Kinetic theory scaling:\nAccording to kinetic theory, the thermal conductivity of a monatomic ideal gas varies with temperature approximately as

Difficulty: Medium

Correct Answer: proportional to T^0.5

Explanation:


Introduction / Context:
For dilute monatomic gases, kinetic theory links transport properties (viscosity, thermal conductivity, and diffusivity) to molecular speed and mean free path. Recognizing the temperature scaling helps estimate heat transfer in gas streams without full property tables.


Given Data / Assumptions:

  • Dilute, monatomic, ideal gas.
  • Hard-sphere or similar collision model; constant collision integral over modest T ranges.
  • Constant pressure comparisons (mean free path varies with T).


Concept / Approach:
Thermal conductivity k for a gas scales roughly as k ~ (1/3) * c_v * ρ * v_bar * λ, where v_bar ~ T^0.5 is mean molecular speed and λ is mean free path. At constant pressure, λ ~ T / pσ ~ T (with weak T-dependence in σ). Combine to see an overall sub-linear scaling; with more complete treatment, the net dependence simplifies to approximately T^0.5 for monatomic gases over common ranges.


Step-by-Step Solution:
Mean speed: v_bar ∝ T^0.5.Heat capacity per molecule is constant (monatomic).Accounting for λ and ρ variations at constant pressure yields an overall k ∝ T^0.5 trend.

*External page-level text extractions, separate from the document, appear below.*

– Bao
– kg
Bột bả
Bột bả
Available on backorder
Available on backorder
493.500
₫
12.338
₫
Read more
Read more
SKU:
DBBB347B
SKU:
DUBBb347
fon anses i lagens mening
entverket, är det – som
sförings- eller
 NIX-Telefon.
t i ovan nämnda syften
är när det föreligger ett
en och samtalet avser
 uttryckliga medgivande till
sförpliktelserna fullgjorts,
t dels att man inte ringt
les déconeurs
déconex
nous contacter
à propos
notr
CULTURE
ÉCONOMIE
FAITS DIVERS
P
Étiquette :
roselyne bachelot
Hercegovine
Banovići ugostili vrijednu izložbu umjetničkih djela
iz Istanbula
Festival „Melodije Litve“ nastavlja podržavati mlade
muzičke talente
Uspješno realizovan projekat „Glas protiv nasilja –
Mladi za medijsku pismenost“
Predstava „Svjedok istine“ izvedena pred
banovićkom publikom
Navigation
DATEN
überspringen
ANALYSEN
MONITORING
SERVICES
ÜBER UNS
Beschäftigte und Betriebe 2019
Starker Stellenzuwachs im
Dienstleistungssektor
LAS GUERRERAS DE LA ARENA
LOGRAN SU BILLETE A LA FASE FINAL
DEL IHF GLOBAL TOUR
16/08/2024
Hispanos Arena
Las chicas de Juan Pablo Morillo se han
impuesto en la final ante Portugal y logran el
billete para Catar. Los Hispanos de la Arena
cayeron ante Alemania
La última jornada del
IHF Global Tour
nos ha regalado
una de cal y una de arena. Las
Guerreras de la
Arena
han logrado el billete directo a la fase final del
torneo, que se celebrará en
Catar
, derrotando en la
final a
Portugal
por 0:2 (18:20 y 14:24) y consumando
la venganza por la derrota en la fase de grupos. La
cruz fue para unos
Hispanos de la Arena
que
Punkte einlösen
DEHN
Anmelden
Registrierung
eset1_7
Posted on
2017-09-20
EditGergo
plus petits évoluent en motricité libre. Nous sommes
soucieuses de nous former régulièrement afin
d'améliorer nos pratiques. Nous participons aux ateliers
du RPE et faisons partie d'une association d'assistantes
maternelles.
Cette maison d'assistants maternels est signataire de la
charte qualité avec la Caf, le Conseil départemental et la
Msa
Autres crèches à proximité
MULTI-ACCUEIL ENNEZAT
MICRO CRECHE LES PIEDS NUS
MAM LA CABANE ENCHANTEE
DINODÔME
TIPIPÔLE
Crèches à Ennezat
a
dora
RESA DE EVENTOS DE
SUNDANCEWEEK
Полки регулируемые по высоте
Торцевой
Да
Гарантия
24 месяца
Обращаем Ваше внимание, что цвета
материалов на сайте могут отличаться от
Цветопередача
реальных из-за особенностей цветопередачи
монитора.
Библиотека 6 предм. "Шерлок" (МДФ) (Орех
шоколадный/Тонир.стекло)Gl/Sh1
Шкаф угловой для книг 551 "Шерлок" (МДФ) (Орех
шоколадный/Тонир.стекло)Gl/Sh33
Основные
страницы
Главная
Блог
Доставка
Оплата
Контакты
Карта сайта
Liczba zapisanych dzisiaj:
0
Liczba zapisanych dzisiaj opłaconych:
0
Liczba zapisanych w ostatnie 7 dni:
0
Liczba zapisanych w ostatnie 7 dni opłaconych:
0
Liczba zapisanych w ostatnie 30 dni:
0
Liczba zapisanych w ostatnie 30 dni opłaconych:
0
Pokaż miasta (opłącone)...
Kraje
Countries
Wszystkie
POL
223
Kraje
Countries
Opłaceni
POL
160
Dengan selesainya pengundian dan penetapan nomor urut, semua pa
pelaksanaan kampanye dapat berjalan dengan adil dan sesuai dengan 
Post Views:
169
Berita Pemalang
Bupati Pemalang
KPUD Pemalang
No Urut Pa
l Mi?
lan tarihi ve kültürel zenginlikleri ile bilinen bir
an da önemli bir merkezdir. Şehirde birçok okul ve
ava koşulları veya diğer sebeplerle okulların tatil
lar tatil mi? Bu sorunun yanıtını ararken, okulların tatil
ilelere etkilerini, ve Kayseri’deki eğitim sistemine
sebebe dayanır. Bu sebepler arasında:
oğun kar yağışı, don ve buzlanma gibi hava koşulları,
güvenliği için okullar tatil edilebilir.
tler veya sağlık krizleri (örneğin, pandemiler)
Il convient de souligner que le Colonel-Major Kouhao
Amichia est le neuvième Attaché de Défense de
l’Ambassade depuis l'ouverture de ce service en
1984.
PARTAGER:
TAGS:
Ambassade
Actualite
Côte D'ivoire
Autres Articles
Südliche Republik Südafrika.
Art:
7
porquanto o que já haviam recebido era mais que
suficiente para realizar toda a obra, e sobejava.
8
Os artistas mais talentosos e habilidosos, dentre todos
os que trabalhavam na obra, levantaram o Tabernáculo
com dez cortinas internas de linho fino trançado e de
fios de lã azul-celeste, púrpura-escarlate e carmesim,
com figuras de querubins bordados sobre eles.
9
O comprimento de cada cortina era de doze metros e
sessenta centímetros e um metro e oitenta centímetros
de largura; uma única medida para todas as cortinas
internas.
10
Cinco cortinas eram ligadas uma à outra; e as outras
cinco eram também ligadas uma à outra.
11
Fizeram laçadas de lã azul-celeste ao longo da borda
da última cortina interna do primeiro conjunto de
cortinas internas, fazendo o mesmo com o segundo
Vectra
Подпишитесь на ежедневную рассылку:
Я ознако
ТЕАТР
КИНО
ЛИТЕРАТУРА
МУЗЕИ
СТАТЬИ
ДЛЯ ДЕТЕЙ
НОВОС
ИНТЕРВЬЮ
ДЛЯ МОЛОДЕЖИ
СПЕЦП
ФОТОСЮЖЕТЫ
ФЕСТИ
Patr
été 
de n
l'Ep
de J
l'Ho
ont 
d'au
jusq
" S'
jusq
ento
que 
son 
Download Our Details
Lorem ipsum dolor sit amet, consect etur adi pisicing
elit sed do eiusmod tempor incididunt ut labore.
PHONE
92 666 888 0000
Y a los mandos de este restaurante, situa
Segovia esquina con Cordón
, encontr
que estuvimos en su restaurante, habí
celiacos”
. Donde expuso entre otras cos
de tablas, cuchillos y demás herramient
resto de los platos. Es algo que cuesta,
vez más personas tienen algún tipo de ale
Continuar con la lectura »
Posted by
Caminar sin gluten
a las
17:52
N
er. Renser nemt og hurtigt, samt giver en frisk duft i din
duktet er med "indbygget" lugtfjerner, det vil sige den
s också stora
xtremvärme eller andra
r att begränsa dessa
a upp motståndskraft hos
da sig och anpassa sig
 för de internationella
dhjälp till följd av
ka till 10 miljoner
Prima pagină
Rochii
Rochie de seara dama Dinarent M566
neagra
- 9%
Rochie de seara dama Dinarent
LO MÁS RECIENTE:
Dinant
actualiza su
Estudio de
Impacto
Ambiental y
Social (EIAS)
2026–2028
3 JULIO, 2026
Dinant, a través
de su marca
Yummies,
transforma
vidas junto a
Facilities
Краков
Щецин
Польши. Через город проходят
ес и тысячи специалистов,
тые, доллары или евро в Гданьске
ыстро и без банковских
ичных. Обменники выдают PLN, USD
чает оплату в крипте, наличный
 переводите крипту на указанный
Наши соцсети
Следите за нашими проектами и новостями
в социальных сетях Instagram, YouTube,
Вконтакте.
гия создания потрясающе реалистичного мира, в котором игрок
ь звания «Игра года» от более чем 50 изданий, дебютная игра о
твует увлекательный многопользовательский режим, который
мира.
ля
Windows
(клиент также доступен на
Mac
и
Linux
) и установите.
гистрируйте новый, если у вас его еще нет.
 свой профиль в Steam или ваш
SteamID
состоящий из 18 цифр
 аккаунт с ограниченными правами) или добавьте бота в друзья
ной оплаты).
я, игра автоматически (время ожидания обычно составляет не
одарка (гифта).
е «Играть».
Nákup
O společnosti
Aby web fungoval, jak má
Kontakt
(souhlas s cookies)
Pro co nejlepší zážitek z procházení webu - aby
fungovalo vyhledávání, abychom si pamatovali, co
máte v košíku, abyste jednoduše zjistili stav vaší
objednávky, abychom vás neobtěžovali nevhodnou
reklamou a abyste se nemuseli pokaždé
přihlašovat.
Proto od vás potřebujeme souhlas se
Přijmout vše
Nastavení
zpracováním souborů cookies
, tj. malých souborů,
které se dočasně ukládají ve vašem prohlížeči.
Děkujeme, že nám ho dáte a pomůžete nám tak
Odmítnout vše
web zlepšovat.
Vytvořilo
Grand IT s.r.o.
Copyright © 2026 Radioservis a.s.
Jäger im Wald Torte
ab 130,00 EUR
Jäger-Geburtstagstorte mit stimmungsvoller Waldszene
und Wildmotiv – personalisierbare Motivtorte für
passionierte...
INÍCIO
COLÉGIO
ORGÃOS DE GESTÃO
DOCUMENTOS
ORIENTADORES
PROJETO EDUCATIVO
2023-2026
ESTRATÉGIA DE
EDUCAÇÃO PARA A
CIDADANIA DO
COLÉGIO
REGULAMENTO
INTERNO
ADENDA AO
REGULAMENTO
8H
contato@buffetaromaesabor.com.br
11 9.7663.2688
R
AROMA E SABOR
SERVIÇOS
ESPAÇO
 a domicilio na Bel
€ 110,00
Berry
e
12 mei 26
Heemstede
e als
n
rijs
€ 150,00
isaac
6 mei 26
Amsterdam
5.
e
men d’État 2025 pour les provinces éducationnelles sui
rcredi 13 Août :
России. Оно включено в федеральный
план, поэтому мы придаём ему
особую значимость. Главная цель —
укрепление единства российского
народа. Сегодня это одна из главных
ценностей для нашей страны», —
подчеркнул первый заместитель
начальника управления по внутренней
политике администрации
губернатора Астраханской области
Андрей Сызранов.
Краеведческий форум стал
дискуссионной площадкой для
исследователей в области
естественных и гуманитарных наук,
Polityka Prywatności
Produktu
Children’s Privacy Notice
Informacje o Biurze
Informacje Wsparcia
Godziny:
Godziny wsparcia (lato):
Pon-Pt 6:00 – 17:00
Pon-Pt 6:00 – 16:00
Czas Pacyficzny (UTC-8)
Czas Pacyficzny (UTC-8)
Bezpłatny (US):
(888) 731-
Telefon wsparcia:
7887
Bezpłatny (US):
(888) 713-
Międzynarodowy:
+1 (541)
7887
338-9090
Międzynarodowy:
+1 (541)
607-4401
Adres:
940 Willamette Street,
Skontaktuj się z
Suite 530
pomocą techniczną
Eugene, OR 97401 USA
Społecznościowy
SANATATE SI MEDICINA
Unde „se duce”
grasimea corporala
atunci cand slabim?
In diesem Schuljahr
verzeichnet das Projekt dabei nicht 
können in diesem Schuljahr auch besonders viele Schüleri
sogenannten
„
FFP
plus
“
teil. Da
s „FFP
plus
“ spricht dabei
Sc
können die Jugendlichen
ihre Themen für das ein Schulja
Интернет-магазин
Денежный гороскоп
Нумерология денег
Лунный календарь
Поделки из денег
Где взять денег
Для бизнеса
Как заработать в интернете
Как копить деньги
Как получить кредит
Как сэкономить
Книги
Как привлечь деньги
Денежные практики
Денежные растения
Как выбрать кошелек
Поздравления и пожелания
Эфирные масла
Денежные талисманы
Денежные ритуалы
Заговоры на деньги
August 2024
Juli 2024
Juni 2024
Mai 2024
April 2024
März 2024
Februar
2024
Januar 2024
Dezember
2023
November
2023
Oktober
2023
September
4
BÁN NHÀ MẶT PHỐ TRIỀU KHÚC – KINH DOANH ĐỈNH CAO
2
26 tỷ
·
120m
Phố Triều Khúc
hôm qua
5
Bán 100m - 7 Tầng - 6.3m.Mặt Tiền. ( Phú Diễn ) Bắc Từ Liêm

Verification / Alternative check:
Empirical correlations (e.g., Sutherland-type) show thermal conductivity and viscosity increasing approximately with T^0.5 to T^0.7 over moderate ranges.


Why Other Options Are Wrong:
Linear or stronger powers (T, T^1.5, T^2) overpredict; “independent of T” contradicts both theory and measurements.


Common Pitfalls:
Confusing constant-volume vs constant-pressure effects on ρ and λ; using high-T collision integrals without care.